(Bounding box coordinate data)
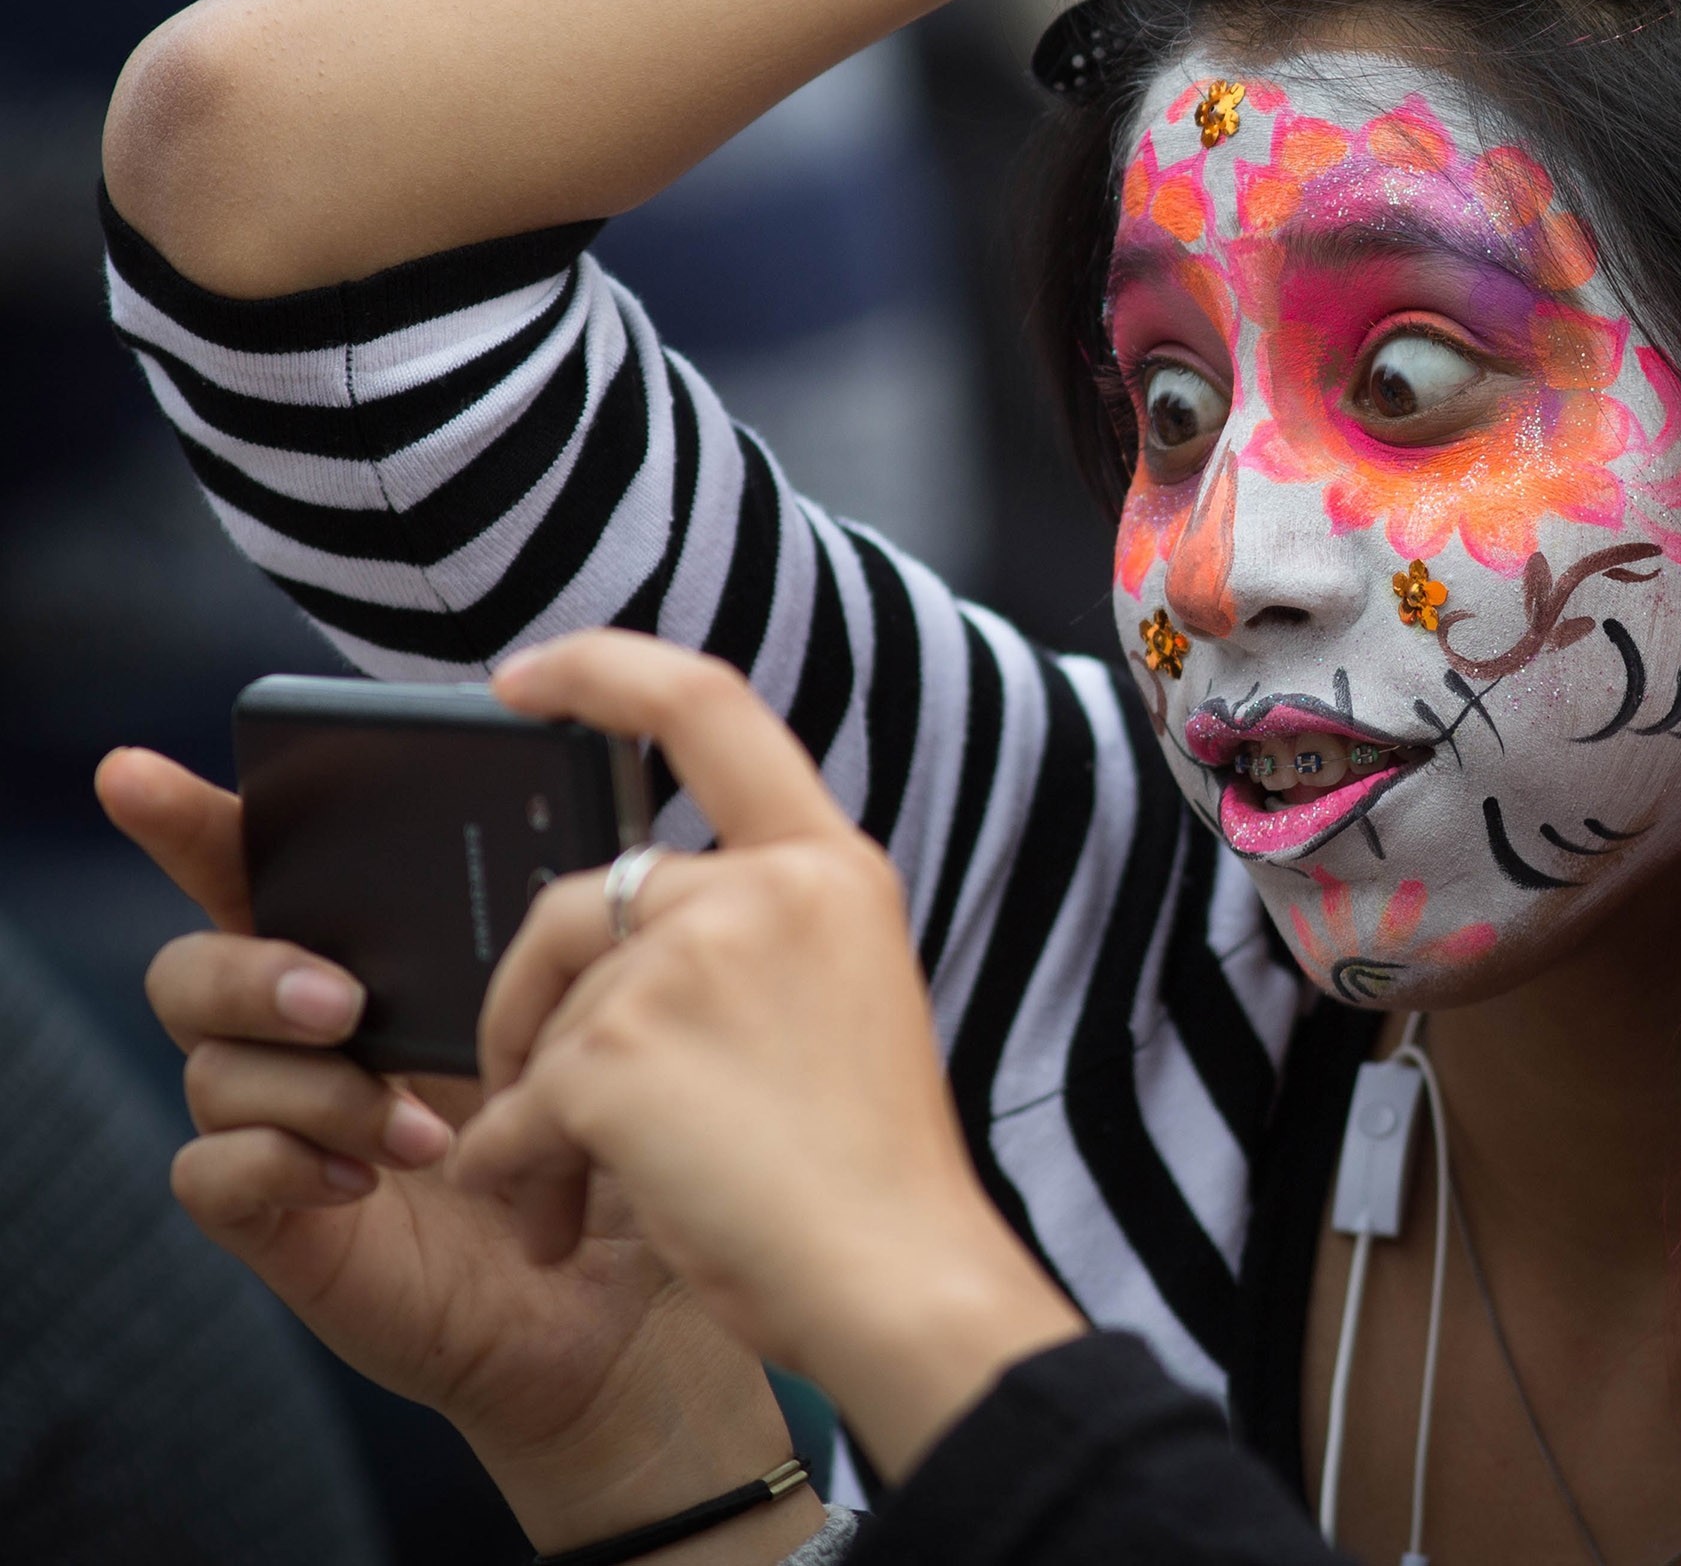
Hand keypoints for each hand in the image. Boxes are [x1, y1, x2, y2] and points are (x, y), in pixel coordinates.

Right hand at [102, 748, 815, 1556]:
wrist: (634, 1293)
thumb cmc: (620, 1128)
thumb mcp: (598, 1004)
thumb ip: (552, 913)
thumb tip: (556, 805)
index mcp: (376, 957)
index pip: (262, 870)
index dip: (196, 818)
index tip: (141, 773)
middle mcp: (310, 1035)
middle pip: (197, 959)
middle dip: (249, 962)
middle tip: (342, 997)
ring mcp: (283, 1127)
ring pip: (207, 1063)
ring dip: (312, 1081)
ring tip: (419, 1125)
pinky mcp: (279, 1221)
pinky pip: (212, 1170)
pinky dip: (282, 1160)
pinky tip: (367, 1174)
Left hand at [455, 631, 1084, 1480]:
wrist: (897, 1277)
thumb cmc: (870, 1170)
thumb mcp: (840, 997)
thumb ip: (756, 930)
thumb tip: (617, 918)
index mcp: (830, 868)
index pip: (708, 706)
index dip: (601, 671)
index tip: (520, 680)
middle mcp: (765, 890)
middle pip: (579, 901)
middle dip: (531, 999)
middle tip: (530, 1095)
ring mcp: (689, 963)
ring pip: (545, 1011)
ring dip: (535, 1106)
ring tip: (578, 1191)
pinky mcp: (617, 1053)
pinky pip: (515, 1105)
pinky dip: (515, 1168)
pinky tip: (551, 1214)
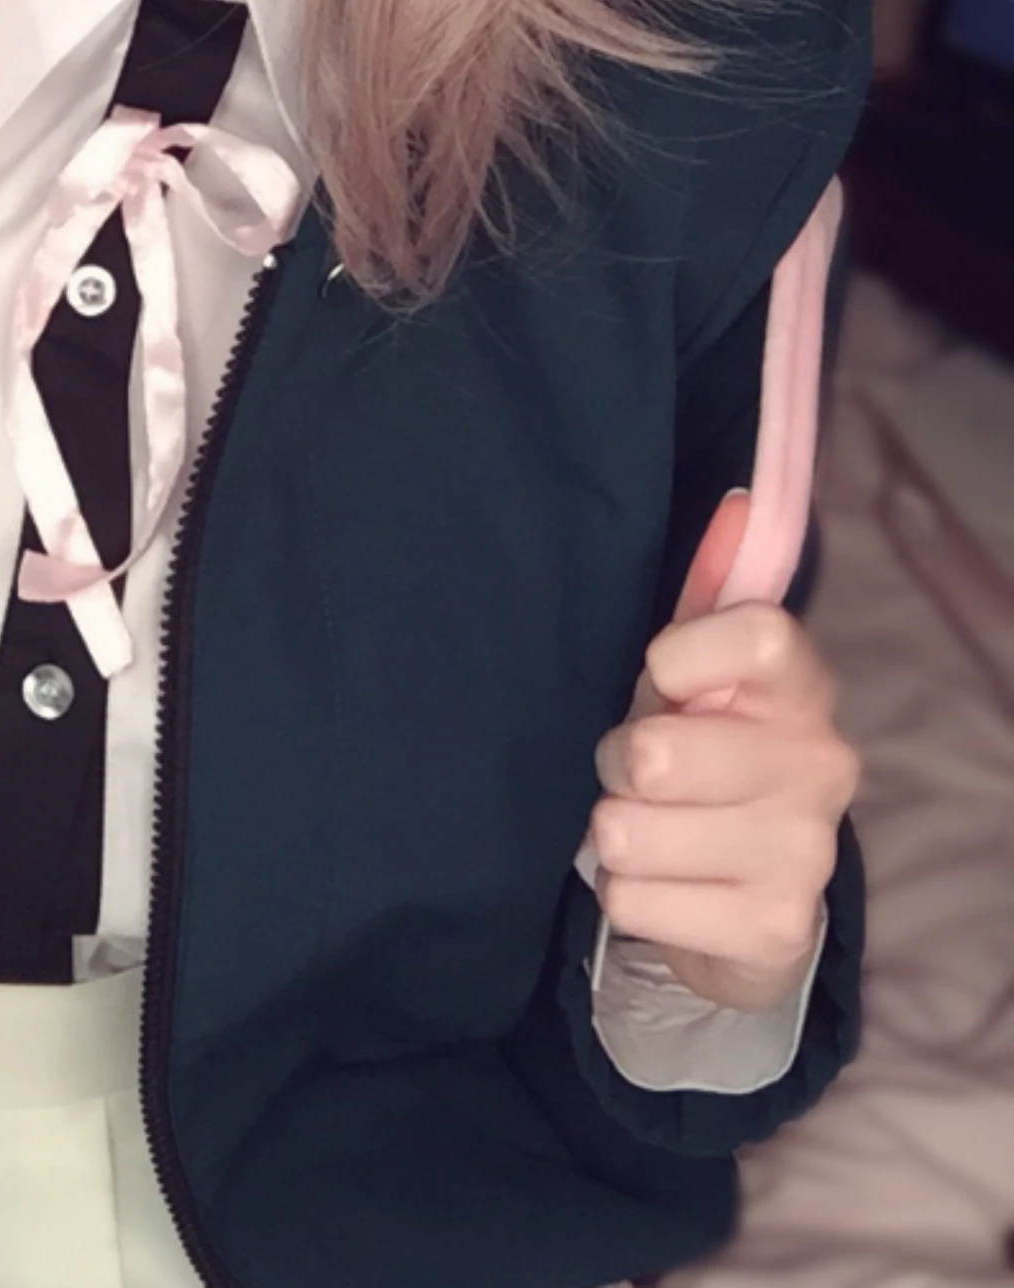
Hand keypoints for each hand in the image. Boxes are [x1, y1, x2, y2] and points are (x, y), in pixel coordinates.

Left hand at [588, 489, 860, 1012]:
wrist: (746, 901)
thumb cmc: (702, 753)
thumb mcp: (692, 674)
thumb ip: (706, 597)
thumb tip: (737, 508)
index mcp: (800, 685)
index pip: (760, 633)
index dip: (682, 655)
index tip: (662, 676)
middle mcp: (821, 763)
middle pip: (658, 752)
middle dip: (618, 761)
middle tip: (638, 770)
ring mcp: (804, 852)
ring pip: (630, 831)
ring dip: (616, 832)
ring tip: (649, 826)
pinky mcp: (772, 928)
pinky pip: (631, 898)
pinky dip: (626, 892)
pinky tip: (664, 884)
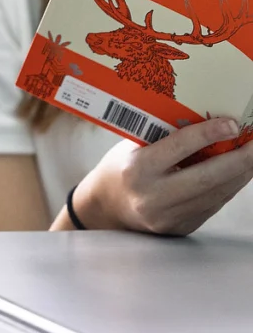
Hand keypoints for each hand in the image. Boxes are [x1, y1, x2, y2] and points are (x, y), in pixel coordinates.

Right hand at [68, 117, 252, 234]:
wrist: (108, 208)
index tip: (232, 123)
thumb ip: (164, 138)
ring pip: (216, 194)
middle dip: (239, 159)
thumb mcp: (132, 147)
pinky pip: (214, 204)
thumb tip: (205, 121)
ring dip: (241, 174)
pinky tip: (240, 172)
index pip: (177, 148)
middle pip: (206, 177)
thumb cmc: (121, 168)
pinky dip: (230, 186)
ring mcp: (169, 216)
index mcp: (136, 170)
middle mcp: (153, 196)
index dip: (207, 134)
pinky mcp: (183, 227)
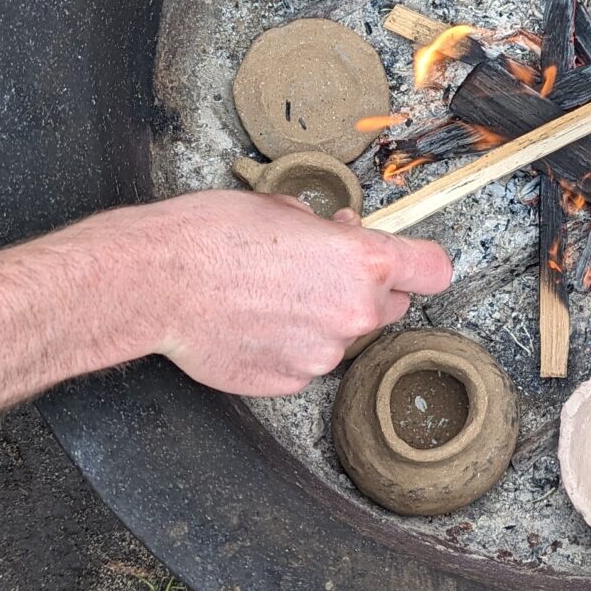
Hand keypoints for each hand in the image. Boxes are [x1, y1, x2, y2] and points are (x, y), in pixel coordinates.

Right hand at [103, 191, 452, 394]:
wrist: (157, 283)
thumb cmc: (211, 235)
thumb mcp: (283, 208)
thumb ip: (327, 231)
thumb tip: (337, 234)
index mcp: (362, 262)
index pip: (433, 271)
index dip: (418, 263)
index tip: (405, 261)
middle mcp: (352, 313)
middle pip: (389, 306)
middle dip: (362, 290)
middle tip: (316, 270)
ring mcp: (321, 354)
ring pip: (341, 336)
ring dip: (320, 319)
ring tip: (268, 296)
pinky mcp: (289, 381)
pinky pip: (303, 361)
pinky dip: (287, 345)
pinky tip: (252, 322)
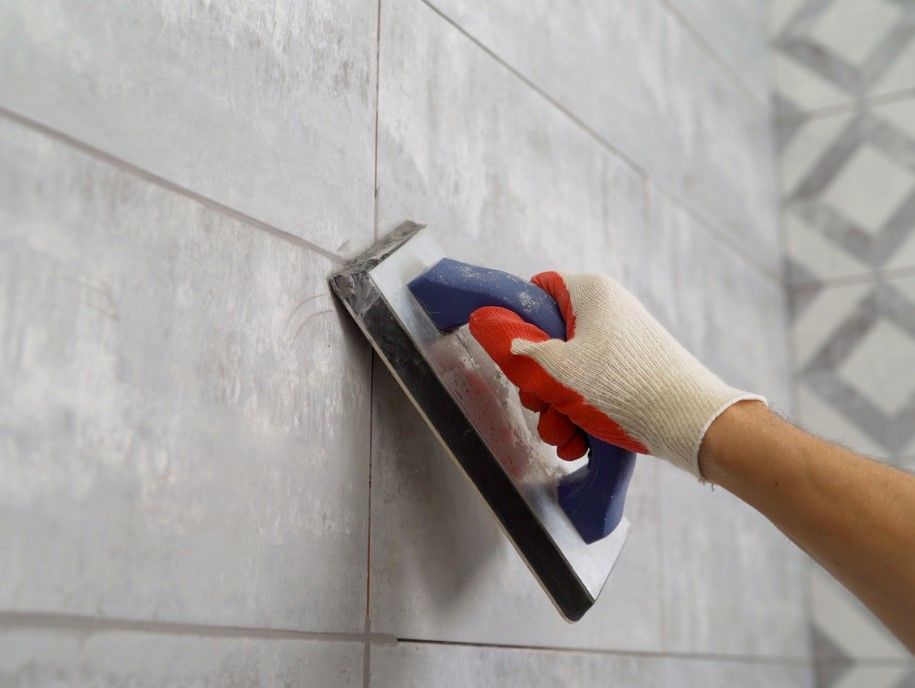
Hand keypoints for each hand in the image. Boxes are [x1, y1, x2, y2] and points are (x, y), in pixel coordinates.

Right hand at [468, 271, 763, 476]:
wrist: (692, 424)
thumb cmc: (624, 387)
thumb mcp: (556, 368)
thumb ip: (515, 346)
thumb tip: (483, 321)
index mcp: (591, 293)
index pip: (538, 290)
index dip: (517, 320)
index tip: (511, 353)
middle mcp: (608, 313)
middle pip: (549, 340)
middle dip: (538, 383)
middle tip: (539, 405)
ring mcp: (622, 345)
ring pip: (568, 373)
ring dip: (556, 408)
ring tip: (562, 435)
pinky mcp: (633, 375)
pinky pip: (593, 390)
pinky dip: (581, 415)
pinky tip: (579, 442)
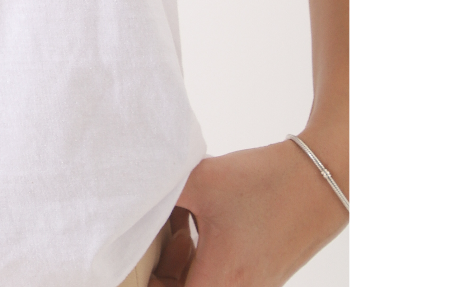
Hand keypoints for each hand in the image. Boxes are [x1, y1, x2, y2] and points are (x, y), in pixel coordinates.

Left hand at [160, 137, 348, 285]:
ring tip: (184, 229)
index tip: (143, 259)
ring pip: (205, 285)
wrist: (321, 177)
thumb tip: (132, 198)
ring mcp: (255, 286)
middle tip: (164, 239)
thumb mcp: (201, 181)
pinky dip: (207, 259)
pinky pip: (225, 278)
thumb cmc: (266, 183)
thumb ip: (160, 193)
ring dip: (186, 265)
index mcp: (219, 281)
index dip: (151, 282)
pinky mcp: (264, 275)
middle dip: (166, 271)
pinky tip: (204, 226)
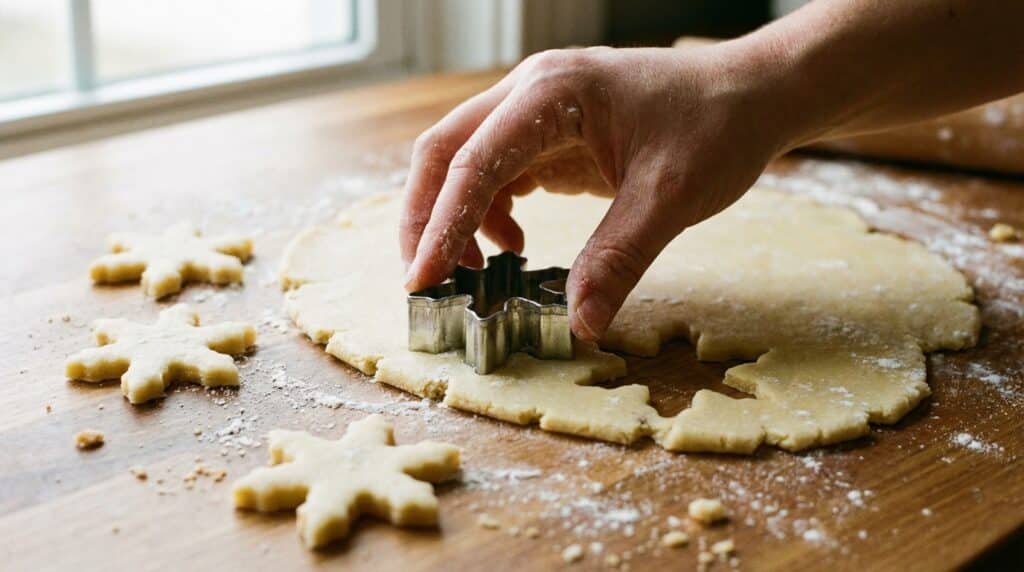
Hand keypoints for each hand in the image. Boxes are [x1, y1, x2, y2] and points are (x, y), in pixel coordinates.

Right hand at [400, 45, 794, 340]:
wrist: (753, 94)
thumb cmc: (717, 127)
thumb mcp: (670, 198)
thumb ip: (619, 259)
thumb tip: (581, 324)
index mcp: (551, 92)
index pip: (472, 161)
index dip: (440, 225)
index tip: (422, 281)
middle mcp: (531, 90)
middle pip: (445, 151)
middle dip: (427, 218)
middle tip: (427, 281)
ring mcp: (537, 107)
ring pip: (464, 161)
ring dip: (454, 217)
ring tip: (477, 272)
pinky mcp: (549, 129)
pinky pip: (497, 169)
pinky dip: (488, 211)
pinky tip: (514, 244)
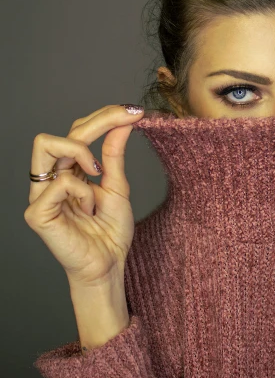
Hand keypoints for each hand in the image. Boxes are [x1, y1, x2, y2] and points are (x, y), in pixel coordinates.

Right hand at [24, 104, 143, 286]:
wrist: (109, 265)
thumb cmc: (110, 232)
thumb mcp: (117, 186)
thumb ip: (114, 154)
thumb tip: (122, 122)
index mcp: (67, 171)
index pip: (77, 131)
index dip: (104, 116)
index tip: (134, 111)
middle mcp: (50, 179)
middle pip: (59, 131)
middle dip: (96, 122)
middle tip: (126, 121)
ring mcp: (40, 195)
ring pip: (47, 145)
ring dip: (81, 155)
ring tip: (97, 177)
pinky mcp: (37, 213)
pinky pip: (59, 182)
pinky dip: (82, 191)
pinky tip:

Goal of the exercise: From the first line to the last, print the records exactly; leave out the pictures.

Result below:
Hand keypoints for each hand in the image. Boxes are [x1, y1, x2, y2] and points are (x, y), in pixel coordinates.

Right hand at [102, 748, 815, 1556]:
wrist: (634, 1293)
thumb cmc: (620, 1128)
thumb mcp: (598, 1004)
thumb ip: (552, 913)
thumb tip: (556, 805)
index mcp: (376, 957)
index pip: (262, 870)
index dip: (196, 818)
index tip: (141, 773)
middle mcp: (310, 1035)
middle pip: (197, 959)
middle dip: (249, 962)
middle tip: (342, 997)
ring mcp: (283, 1127)
ring pip: (207, 1063)
ring dip: (312, 1081)
ring tip: (419, 1125)
pinky mcp: (279, 1221)
pinky pip: (212, 1170)
pinky dip: (282, 1160)
pinky tip: (367, 1174)
Left hand at [455, 631, 1084, 1480]:
wrist: (897, 1277)
thumb cmc: (870, 1170)
thumb mcp: (840, 997)
thumb ip: (756, 930)
thumb tip: (617, 918)
index mcp: (830, 868)
index pip: (708, 706)
index dip: (601, 671)
index tip: (520, 680)
middle mcp: (765, 890)
middle pip: (579, 901)
middle dip: (531, 999)
middle tip: (530, 1095)
ring mcp: (689, 963)
ring pip: (545, 1011)
ring dip: (535, 1106)
ring tip: (578, 1191)
pinky mcp: (617, 1053)
pinky pip: (515, 1105)
pinky dip: (515, 1168)
pinky tip: (551, 1214)
Hand keypoints for each hand in the image. Boxes are [x1, y1, x2, y2] and points are (x, y), in pixel coordinates.

Left hand at [588, 489, 860, 1012]:
wrist: (746, 901)
thumb cmc: (702, 753)
thumb mcp: (692, 674)
thumb ip: (706, 597)
thumb tip: (737, 508)
index mcp: (800, 685)
index pip: (760, 633)
index dip: (682, 655)
index tip: (662, 676)
middle mcp: (821, 763)
middle pip: (658, 752)
middle dip: (618, 761)
middle tip: (638, 770)
ring mcp: (804, 852)
ring pip: (630, 831)
ring dip: (616, 832)
ring tip: (649, 826)
pinky mcp: (772, 928)
pinky pip: (631, 898)
pinky dip: (626, 892)
pinky tip: (664, 884)
Hand keypoints for each hand in the image. Boxes are [x1, y1, x2, y2] and points are (x, y), in pixel coordinates.

Right hand at [68, 117, 252, 234]:
wrist: (108, 208)
index tip: (232, 123)
thumb ip: (164, 138)
ring pip: (216, 194)
middle dip: (239, 159)
thumb mcp: (132, 147)
pinky pip: (214, 204)
thumb tip: (205, 121)
ring dip: (241, 174)
pinky tip: (240, 172)
index pip: (177, 148)
middle pip: (206, 177)
thumb cmc: (121, 168)
pinky dip: (230, 186)
ring mcp: (169, 216)
index mcp: (136, 170)
middle mcp: (153, 196)
index dip: (207, 134)
pinky mcp: (183, 227)
Hand keypoints for each hand in the image. Boxes are [x1, y1, x2, y2] and points are (x, y), in pixel coordinates.

Right hand at [103, 191, 452, 394]:
wrist: (157, 283)
thumb cmc: (211, 235)
thumb mcp: (283, 208)
thumb ip: (327, 231)
thumb tip: (337, 234)
index mcp: (362, 262)
index pip: (433, 271)
index dip: (418, 263)
index tip: (405, 261)
middle mcp: (352, 313)
middle pip: (389, 306)
middle dip: (362, 290)
middle tip: (316, 270)
ring mcp: (321, 354)
ring pip: (341, 336)
ring dip: (320, 319)
ring tip: (268, 296)
pinky mcp: (289, 381)
pinky pip: (303, 361)
pinky dip: (287, 345)
pinky tip: (252, 322)
Hand keypoints for each hand in the image. Boxes are [x1, y1, x2, y2] and points are (x, y), in pixel coordinates.

Right hand at [468, 271, 763, 476]:
wrist: (692, 424)
thumb cmc: (624, 387)
thumb mcp: (556, 368)
thumb ip: (515, 346)
thumb tip: (483, 321)
index mcp: (591, 293)
index pip: (538, 290)
index dip: (517, 320)
index tip: (511, 353)
middle mcp: (608, 313)
middle pip: (549, 340)
middle dip: (538, 383)
middle tip: (539, 405)
ring mcp: (622, 345)
ring pip: (568, 373)
ring dip: (556, 408)
ring tip: (562, 435)
pinky mcp: (633, 375)
pinky pip: (593, 390)
pinky dip: (581, 415)
pinky tip: (579, 442)
Hand keypoints for each hand in the image. Boxes are [x1, y1, x2, y2] and points are (x, y), in pixel coordinates.

Left hand at [160, 137, 348, 285]:
ring tip: (184, 229)
index tip: (143, 259)
ring pip: (205, 285)
wrist: (321, 177)
thumb tip: (132, 198)
ring mcp: (255, 286)
middle tip: (164, 239)
thumb mcp: (201, 181)
pinky dip: (207, 259)
pinky pip: (225, 278)
thumb cmc: (266, 183)
thumb ip: (160, 193)
ring dip: (186, 265)
index mcp: (219, 281)
index dip: (151, 282)
pinky mcp: (264, 275)
middle dip: (166, 271)
pinky tip: (204, 226)
Hand keypoints for each hand in the image. Boxes are [x1, y1, x2, y2] and points are (x, y), in pixel coordinates.

Right hand at [400, 45, 794, 340]:
wrist: (753, 94)
thumb cmc: (717, 127)
thumb mcp: (670, 198)
thumb ip: (619, 259)
thumb tip: (581, 324)
index mcp: (551, 92)
index pip: (472, 161)
index dip: (440, 225)
index tip: (422, 281)
middle mcp: (531, 90)
middle pip: (445, 151)
middle dip: (427, 218)
middle tip: (427, 281)
ring mcp: (537, 107)
ring pip: (464, 161)
ring dip: (454, 217)
ring tip: (477, 272)
pinky mcp: (549, 129)
pinky pip: (497, 169)
pinky dip: (488, 211)
pinky tip: (514, 244)
Hand keypoints for each hand in the image. Boxes are [x1, y1, x2, y2] and points are (x, y), in pixel coordinates.

Right hand at [24, 104, 143, 286]:
wrist: (109, 265)
thumb cmc: (110, 232)
thumb mcp: (117, 186)
thumb ip: (114, 154)
thumb tip: (122, 122)
index mcp: (67, 171)
index pip: (77, 131)
index dip: (104, 116)
index tip: (134, 111)
middle mcp: (50, 179)
middle pip: (59, 131)
middle dip: (96, 122)
middle tip: (126, 121)
ring mcp: (40, 195)
ring pip: (47, 145)
ring dip: (81, 155)
ring tip: (97, 177)
pinky mcp: (37, 213)
pinky pip: (59, 182)
pinky dip: (82, 191)
pinky tip:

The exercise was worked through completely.